BEGIN Dataset excerpts
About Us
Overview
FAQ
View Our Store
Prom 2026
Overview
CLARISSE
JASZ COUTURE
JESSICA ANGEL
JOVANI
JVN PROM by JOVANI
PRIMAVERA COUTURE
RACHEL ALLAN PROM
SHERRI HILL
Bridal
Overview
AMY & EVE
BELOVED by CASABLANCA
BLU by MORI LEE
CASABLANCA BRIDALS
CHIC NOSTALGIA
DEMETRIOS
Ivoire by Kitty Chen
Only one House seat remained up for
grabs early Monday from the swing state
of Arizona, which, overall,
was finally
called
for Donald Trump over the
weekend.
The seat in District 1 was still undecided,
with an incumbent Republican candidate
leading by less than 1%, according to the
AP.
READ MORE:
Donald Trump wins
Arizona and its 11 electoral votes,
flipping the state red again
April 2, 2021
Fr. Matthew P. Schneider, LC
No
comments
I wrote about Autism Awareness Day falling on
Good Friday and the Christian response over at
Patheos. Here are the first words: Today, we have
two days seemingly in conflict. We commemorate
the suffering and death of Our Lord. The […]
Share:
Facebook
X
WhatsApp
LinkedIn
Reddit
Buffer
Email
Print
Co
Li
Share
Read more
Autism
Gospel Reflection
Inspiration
END Dataset excerpts
BEGIN Dataset excerpts
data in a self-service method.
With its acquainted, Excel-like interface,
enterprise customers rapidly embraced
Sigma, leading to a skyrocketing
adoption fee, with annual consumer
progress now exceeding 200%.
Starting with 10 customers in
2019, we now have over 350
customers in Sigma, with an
END Dataset excerpts
[To-do item]:
Within the data above, filter for lines containing the word "seat" and copy each one.

[Final answer]:
Only one House seat remained up for
The seat in District 1 was still undecided,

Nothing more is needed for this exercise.